Once a favourite familial pastime, hiking promotes whole-body child development. In fact, new research has underscored the health benefits and mental and emotional well-being developed through time spent outdoors. Additionally, students gain deeper awareness and appreciation of the environment. Here are five reasons more schools should take kids hiking.
1. Promotes Physical Health
Although childhood obesity rates in the United Kingdom remained relatively stagnant from 2006 on, the COVID-19 pandemic saw a sharp increase from 9.9% in 2020 to 14.4% in 2021. While childhood obesity fell to 10.1% in 2022, the rates remain higher than before the coronavirus.
Integrating hiking activities in schools can help prevent childhood obesity rates from rising again. With hiking, students can increase their physical exercise to manage weight and maintain optimal health.
2. Boosts Mental Health
Although lighting technologies have improved to mimic natural light, nothing surpasses the benefits of the real thing. For instance, exposure to sunlight during school hours can boost students’ mental health.
Natural daylight has higher vitamin D levels than artificial light, reducing seasonal affective disorder (SAD) in the wintertime and boosting productivity and attention in class.
Additionally, a recent study from the Mental Health Foundation found that 45% of U.K. residents coped with the pandemic more efficiently by visiting green spaces. The researchers also suggested that connecting with nature enhances our happiness and well-being overall.
3. Improves Sleep
As kids get older, their daily sleep requirements change. The National Hospital System (NHS) of Greater Glasgow and Clyde states that children between 6 and 13 years old need 9 to 11 hours of sleep each night. Teenagers aged 14 to 17 years old require 8 to 10 hours.
Perhaps most alarming, NHS data show that children accounted for 11,313 hospital admissions for sleep disorders from 2018 to 2019 – 4,764 more children than in the previous six years.
Physical activity and a daily dose of sunshine can dramatically improve sleep outcomes in school-aged children.

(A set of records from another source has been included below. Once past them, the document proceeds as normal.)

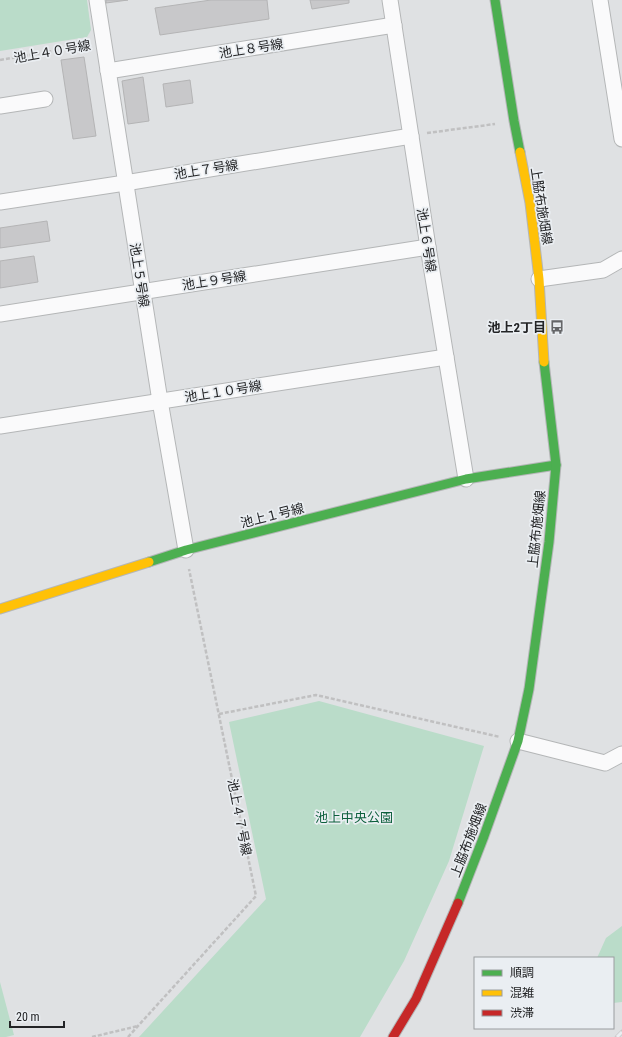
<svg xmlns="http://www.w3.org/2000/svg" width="622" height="1037" font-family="'Roboto Condensed','Noto Sans JP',sans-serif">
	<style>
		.green { fill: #badcc9 }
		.building { fill: #c8c8ca; stroke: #b4b4b5 }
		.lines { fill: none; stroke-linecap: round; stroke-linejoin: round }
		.street-casing { stroke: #b4b6b7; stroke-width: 17 }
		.fast-casing { stroke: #b4b6b7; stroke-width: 11 }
		.slow-casing { stroke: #b4b6b7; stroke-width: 11 }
		.jam-casing { stroke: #b4b6b7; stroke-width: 11 }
		.path { stroke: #c0c0c1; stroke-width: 2.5; stroke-dasharray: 4 2; stroke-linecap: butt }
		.street { stroke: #fafafb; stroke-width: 15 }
		.fast { stroke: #4caf50; stroke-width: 9 }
		.slow { stroke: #ffc107; stroke-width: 9 }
		.jam { stroke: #c62828; stroke-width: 9 }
		.rail-casing { stroke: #cacaca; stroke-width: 4.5 }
		.rail { stroke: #eaeef2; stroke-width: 3; stroke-dasharray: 9; stroke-linecap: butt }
		.labels { text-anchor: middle; stroke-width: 3.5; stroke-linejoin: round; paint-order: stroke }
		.street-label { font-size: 13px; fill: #232426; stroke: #eaeef2 }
		.poi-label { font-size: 13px; font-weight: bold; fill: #232426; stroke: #eaeef2; text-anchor: end }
		.park-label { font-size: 13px; fill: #0c5f3c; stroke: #eaeef2 }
	</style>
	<rect width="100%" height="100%" fill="#dfe1e3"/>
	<g class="green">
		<path d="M0,0H87L91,30L87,37L0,51Z"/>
		<path d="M319,701L484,746L449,861L404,961L360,1037H139L266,899L229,722Z"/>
		<path d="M622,926V1002L613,1003V958H597L606,938Z"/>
		<path d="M0,982L14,1035L6,1037H0Z"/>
	</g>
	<g class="building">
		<path d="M106,0H128L106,3Z"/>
		<path d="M211,0H267L269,19L160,35L155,8Z"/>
		<path d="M310,0H349V3L312,9Z"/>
		<path d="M84,57L96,136L73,139L61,60Z"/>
		<path d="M143,77L149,121L128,124L122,81Z"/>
		<path d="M190,80L193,103L166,107L163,84Z"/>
		<path d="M47,221L50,241L0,248V228Z"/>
		<path d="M34,256L38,282L0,288V261Z"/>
	</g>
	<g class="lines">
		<defs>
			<g id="street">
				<path d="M97,0L160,401L186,550"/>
				<path d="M390,0L428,247L466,479"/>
				<path d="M600,0L622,139"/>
				<path d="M108,71L394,25"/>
				<path d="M0,106L45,99"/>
				<path d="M0,202L125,183L411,136"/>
				<path d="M539,279L603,270L622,259"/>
				<path d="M0,314L428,247"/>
				<path d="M0,426L446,357"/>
				<path d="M518,741L605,763L622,754"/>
			</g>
			<g id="fast">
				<path d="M495,0L514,121L520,152"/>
				<path d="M149,562L186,550L466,479L556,465"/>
				<path d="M458,903L484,836L518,741L529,689L549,542L556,465L544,362"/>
			</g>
			<g id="slow">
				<path d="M520,152L530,203L539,279L544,362"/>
				<path d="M0,609L149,562"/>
			</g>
			<path id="jam" d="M393,1037L416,999L458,903"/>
		</defs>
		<use href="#street" class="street-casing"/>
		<use href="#fast" class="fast-casing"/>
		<use href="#slow" class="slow-casing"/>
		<use href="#jam" class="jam-casing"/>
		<g class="path">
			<path d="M0,60L88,45"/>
			<path d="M427,133L495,124"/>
			<path d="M219,714L316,695L500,737"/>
			<path d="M92,1037L138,1026"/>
			<path d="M128,1037L256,896L189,569"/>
		</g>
		<use href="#street" class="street"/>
		<use href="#fast" class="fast"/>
		<use href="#slow" class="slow"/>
		<use href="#jam" class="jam"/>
		<defs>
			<path id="rail" d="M617,1037L622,1032"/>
		</defs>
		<use href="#rail" class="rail-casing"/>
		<use href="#rail" class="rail"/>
	</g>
	<defs>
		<symbol id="bus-bare" viewBox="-9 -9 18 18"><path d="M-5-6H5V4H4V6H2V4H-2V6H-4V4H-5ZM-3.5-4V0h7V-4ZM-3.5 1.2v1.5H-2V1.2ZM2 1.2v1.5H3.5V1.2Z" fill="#656668" stroke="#eaeef2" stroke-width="2.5" paint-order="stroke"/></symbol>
	</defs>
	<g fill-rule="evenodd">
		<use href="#bus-bare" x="547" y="317" width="20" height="20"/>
	</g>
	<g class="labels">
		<g class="street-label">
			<text transform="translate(251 48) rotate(-9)" y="5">池上８号線</text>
			<text transform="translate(52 51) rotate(-10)" y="5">池上４０号線</text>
			<text transform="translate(206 169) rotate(-9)" y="5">池上７号線</text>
			<text transform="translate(542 206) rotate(81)" y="5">上脇布施畑線</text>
			<text transform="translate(427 240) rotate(81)" y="5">池上６号線</text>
			<text transform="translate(140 275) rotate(81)" y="5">池上５号線</text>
			<text transform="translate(214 280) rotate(-9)" y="5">池上９号線</text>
			<text transform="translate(223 391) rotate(-9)" y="5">池上１０号線</text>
			<text transform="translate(272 515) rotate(-14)" y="5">池上１号線</text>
			<text transform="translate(536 529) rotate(-84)" y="5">上脇布施畑線</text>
			<text transform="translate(240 817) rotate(79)" y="5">池上４７号線</text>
			<text transform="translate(468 840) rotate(-69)" y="5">上脇布施畑線</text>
		</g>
		<g class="poi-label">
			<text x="546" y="332">池上2丁目</text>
		</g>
		<g class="park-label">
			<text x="354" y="822">池上中央公園</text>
		</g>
	</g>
	<rect x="474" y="957" width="140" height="72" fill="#eaeef2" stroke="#9a9da0"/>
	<rect x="482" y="970" width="20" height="6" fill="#4caf50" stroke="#9a9da0"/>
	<text x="510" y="977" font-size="12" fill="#232426">順調</text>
	<rect x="482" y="990" width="20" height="6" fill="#ffc107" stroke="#9a9da0"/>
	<text x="510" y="997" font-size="12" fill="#232426">混雑</text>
	<rect x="482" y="1010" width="20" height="6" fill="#c62828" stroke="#9a9da0"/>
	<text x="510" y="1017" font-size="12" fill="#232426">渋滞</text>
	<path d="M10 1021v6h54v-6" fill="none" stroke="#232426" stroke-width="2"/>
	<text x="16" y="1021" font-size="12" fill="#232426" stroke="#eaeef2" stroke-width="3" paint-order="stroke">20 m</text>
</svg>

In fact, just 2.5 hours of outdoor light balances the body’s circadian rhythm for a better sleep cycle and daytime alertness.
4. Provides Environmental Learning
Emphasis on environmental education is more prevalent amid rising awareness of climate change, spearheading numerous academic initiatives for protecting the planet. Children, especially, have demonstrated growing concern about how climate change will affect their lives and ways they can become part of the solution.

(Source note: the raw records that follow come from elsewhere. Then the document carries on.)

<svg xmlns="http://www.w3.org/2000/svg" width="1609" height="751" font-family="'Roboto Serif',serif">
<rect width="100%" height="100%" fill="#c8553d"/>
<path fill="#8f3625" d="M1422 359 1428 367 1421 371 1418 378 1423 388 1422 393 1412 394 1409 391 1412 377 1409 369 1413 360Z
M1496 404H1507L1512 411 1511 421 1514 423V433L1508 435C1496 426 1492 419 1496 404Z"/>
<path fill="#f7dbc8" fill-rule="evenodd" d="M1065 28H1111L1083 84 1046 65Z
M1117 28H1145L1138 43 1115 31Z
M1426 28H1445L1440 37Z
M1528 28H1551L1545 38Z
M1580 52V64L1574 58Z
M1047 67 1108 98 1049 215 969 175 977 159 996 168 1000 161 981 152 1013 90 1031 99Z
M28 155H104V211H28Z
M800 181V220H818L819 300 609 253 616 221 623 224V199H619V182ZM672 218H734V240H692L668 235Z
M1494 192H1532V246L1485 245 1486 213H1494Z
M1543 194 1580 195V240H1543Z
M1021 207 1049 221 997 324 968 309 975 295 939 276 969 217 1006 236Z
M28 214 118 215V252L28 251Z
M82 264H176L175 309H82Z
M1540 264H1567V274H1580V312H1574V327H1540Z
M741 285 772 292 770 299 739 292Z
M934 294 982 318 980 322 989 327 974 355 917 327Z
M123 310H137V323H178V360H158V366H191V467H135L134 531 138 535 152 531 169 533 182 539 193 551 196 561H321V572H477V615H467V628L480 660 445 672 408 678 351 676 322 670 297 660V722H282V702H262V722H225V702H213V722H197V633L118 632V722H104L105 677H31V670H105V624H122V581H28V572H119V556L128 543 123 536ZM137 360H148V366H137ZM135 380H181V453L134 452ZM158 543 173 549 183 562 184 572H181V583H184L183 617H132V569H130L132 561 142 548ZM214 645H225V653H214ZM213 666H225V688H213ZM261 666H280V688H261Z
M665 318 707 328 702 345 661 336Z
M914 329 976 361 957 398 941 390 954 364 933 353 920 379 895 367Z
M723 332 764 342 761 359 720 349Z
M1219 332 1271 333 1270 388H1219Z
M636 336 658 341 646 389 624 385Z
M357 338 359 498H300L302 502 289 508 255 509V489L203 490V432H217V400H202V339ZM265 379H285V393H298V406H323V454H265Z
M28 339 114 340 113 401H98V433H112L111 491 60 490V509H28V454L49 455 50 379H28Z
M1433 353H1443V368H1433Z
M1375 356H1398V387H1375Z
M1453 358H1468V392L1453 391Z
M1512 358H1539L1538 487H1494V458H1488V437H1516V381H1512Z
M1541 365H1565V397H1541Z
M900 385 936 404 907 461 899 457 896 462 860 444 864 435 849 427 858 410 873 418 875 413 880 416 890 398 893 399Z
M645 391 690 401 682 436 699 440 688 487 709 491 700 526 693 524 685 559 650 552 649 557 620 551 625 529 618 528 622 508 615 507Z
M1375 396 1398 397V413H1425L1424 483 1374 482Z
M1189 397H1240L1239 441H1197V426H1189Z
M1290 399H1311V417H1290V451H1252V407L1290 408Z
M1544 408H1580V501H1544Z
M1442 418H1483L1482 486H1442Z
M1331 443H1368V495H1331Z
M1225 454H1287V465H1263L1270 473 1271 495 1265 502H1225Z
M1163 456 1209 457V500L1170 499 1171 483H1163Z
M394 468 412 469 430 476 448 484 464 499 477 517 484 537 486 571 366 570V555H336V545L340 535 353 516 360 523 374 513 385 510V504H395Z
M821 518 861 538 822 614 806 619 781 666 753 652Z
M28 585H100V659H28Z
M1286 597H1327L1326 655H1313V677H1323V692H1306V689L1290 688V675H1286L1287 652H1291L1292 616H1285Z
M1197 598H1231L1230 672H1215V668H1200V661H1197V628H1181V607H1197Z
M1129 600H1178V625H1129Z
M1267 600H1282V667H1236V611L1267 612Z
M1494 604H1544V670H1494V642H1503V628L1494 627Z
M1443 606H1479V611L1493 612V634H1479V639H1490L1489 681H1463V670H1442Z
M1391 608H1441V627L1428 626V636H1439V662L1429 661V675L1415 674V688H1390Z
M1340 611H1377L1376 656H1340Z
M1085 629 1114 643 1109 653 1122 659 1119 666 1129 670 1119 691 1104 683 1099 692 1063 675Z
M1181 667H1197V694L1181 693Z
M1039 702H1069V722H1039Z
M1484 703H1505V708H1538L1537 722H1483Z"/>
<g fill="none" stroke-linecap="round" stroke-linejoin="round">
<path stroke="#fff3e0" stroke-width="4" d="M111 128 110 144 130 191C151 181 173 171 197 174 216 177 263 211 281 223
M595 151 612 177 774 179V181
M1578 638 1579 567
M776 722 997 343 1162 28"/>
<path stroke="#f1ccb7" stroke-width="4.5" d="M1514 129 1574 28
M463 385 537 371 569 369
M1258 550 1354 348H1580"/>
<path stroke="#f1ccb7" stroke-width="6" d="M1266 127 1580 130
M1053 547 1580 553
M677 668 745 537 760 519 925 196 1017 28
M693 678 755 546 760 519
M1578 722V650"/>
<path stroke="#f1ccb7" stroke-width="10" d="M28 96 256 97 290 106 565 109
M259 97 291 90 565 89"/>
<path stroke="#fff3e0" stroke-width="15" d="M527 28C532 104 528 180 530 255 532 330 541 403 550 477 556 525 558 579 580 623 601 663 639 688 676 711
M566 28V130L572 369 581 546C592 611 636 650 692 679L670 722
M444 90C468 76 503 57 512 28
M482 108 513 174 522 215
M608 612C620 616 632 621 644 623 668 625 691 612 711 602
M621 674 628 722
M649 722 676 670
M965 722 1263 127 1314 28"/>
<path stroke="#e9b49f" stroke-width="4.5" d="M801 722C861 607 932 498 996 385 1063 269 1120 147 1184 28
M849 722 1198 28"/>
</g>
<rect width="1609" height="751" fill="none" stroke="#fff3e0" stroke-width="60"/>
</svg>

According to The Economics of Biodiversity: The Dasgupta Review by the Government Digital Service, our connection with nature wanes significantly from childhood to our teenage years.
When considering why hiking should become a part of schools, the potential for heightened environmental awareness and instilled ecological values are too outstanding to overlook. Several studies suggest that children with positive natural experiences demonstrate greater stewardship and environmental concern as adults.

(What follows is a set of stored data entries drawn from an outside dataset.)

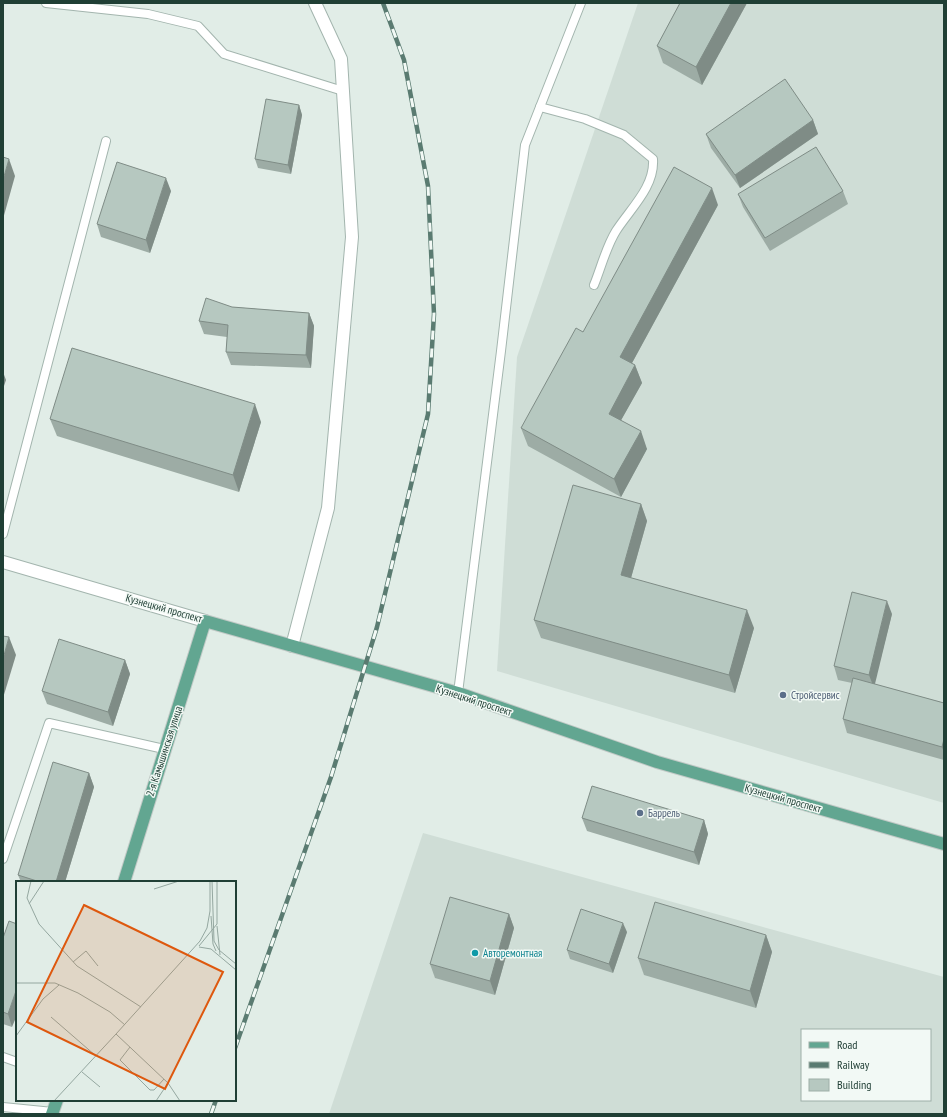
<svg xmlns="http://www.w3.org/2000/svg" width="947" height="1117" font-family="'PT Sans Narrow',sans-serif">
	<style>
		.built { fill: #cfddd6; fill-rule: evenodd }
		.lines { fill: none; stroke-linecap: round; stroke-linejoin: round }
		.service-casing { stroke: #a3b5ae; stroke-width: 10 }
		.minor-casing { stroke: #a3b5ae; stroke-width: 14 }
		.tertiary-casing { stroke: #a3b5ae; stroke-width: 14 }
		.primary-casing { stroke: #c1c9c6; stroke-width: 14 }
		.service { stroke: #fff; stroke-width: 8 }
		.minor { stroke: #fff; stroke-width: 12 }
		.tertiary { stroke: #fff; stroke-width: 12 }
		.primary { stroke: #62a691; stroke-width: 12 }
		.rail-casing { stroke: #5a7b71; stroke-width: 4.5 }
		.rail { stroke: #f2f9f5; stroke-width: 3; stroke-dasharray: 9; stroke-linecap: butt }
		.wall { fill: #9daca5 }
		.shaded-wall { fill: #7f8c86 }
		.building { fill: #b6c8c0; stroke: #7f8c86 }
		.service-dot { fill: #5c6f8a; stroke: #f2f9f5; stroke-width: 1.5 }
		.culture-dot { fill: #0f9aa8; stroke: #f2f9f5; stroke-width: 1.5 }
		.labels { text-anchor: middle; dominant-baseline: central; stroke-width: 3; stroke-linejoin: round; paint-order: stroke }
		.street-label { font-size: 11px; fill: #203f35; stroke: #f2f9f5 }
		.service-label { font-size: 11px; fill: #4e5e75; stroke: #f2f9f5; text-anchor: start }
		.culture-label { font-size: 11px; fill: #0d838f; stroke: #f2f9f5; text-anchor: start }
		.inset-road { fill: none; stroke: #94a7a0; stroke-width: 1 }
		.view { fill: #de580e; fill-opacity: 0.15; stroke: #de580e; stroke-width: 2 }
		.inset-edge { fill: none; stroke: #203f35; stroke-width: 2 }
	</style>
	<rect width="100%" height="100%" fill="#e1ede7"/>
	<g class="built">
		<polygon points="638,3 944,3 944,803 497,671 517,357"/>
		<path d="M423 833 944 977V1114H329ZM802 1030H930V1100H802Z"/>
	</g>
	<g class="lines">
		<defs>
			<g id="service">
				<polyline points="46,3 148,14 198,26 224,54 343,91"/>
				<path d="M540 107 585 119 624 135 653 159C655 187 630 209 616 231 606 247 601 268 594 285"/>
				<polyline points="3,534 106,141"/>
				<polyline points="458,693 501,351 525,145 581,3"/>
				<polyline points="3,859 49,723 164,749"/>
				<polyline points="3,1057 17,1062"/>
				<polyline points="3,1107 53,1112"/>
			</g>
			<polyline id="minor" points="292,646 328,508 352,237 341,59 315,3"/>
			<polyline id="tertiary" points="3,562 205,621"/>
			<g id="primary">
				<polyline points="124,882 205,621 458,693 657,762 944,844"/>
				<polyline points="52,1114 57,1100"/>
			</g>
		</defs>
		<use href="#service" class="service-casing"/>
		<use href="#minor" class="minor-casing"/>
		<use href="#tertiary" class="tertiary-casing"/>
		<use href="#primary" class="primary-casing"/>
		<use href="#service" class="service"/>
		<use href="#minor" class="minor"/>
		<use href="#tertiary" class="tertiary"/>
		<use href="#primary" class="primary"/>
		<defs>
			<g id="rail">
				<polyline points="235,1048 331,777 377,627 428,414 434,314 428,186 404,60 383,3"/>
				<polyline points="211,1114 216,1100"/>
			</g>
		</defs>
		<use href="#rail" class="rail-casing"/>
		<use href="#rail" class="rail"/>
	</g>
	<g class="wall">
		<polygon points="680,3 747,3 702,85 663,63 657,46"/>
		<polygon points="299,105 302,115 291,174 258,168 255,159"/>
		<polygon points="813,120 818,134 740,188 711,148 706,134"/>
		<polygon points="171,191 150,253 101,237 97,224"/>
		<polygon points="843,191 848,204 770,251 743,207 738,194"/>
		<polygon points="718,205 632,363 635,365 642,383 621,420 647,449 621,497 528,446 521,428 583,332"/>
		<polygon points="232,307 309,313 314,326 311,368 231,365 226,352 227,337 204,334 199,321"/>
		<polygon points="50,419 261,422 239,492 57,436"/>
		<polygon points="641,504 647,521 631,578 754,628 735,693 541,638 534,620"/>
		<polygon points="892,614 874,684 944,703 944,760 847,733 843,719 852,683 838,680 834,666"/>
		<polygon points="125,660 130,674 113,726 47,704 42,691"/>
		<polygon points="89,773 94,787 65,882 21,882 18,875"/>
		<polygon points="582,818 704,820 708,834 699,865 587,831"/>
		<polygon points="509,914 514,928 495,995 435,978 430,964"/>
		<polygon points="627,932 613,973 570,959 567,950"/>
		<polygon points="766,935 772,952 756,1008 644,975 638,958"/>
		<polygon points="3,938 12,1027 3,1024"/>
	</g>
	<g class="shaded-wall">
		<polygon points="731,3 747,3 702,85 696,67"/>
		<polygon points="299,105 302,115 291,174 288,165"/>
		<polygon points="813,120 818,134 740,188 735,175"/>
		<polygon points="9,159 15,176 3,219 3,180"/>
		<polygon points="166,178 171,191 150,253 146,240"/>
		<polygon points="712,188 718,205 626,374 620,357"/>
		<polygon points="309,313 314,326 311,368 306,355"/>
		<polygon points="635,365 642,383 615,431 609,414"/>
		<polygon points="3,372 6,380 3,389"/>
		<polygon points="255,404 261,422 239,492 233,475"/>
		<polygon points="641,431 647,449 621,497 614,479"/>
		<polygon points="641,504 647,521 627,592 621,575"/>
		<polygon points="887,601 892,614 874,688 869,675"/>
		<polygon points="747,610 754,628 735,693 729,675"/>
		<polygon points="9,637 16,655 3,698 3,659"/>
		<polygon points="125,660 130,674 113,726 108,712"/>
		<polygon points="944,739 944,753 942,747"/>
		<polygon points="89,773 94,787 65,882 56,882"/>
		<polygon points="704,820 708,834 699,865 694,852"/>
		<polygon points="509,914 514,928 495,995 490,981"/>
		<polygon points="623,923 627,932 613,973 609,964"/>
		<polygon points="766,935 772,952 756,1008 750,991"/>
		<polygon points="17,988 17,1015 12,1027 8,1014"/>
	</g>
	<g class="building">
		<polygon points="680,3 731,3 696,67 657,46"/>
		<polygon points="785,79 813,120 735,175 706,134"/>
		<polygon points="266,99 299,105 288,165 255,159"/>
		<polygon points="816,147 843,191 765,238 738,194"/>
		<polygon points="3,157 9,159 3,180"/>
		<polygon points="117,162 166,178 146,240 97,224"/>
		<polygon points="674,167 712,188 620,357 635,365 609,414 641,431 614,479 521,428 576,328 583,332"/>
		<polygon points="206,298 232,307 309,313 306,355 226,352 228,325 199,321"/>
		<polygon points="72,348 255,404 233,475 50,419"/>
		<polygon points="573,485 641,504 621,575 747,610 729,675 534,620"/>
		<polygon points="852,592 887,601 869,675 834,666"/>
		<polygon points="3,636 9,637 3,659"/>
		<polygon points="59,639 125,660 108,712 42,691"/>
		<polygon points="853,678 944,703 944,739 942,747 843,719"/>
		<polygon points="53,762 89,773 56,882 40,882 18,875"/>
		<polygon points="592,786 704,820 694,852 582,818"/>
		<polygon points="450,897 509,914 490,981 430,964"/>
		<polygon points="655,902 766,935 750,991 638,958"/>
		<polygon points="581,909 623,923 609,964 567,950"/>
		<polygon points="9,921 17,924 17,988 8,1014 3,1012 3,938"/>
	</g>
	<g class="service-dot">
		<circle cx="783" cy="695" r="4"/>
		<circle cx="640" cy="813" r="4"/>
	</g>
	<circle class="culture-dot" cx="475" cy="953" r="4"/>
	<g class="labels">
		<g class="street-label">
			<text transform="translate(164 608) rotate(16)">Кузнецкий проспект</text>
			<text transform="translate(474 700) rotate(18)">Кузнецкий проспект</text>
			<text transform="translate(164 751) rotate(-72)">2-я Камышинская улица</text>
			<text transform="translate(783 798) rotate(16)">Кузнецкий проспект</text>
		</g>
		<g class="service-label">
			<text x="791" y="695">Стройсервис</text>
			<text x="648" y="813">Баррель</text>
		</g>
		<g class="culture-label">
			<text x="483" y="953">Авторемонтная</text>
		</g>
	</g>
	<g transform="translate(16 881)">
		<rect width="220" height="220" fill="#e1ede7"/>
		<path class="inset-road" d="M15 0 11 17 23 43 61 85 125 126M196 0 198 60 203 69 220 83M138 8 163 0M13 23 28 0M195 35 197 63 200 70M201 45 204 74M183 65 201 43V0M183 66 195 68 220 89M57 81 70 70 82 85M0 102H39L62 112 94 131 109 144M35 136 80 175M0 155 27 118 43 104M114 166 104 179 134 209H138L148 198M66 191 84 206M38 220 100 153M140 220 152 202M164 220 152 202 100 153 184 60 191 47 194 30V0"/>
		<path class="view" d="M68 24 207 91 149 208 11 141Z"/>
		<rect width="220" height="220" class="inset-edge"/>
	</g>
	<rect width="947" height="1117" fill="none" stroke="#203f35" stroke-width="8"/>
	<rect x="801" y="1029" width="130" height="72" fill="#f2f9f5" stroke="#9eafa8"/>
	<rect x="809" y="1042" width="20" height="6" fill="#62a691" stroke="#9eafa8"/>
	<text x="837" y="1049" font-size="12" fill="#203f35">Road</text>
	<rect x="809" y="1062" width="20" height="6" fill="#5a7b71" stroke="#9eafa8"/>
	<text x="837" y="1069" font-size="12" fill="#203f35">Railway</text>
	<rect x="809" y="1079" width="20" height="12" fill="#b6c8c0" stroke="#9eafa8"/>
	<text x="837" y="1089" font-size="12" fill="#203f35">Building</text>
</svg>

5. Helps Students Build Skill Sets
Hiking in nature helps children develop specialized skills they can carry with them throughout their lives. For instance, children have plenty to look at and investigate in the natural world. While hiking, they learn observational skills that trigger curiosity and help them recognize patterns.
Empathic tendencies are also a crucial part of childhood development, which hiking outdoors can facilitate. When students learn to put aside their feelings and focus on nature’s needs, they simultaneously learn to separate their emotional experiences from others. This also teaches them emotional self-regulation.
Hiking During School Benefits Students
Students who hike at school are healthier and happier than those who don’t have nature-based experiences. Teachers, administrators, and parents can improve students’ physical, mental, emotional, and social well-being when they take students outside.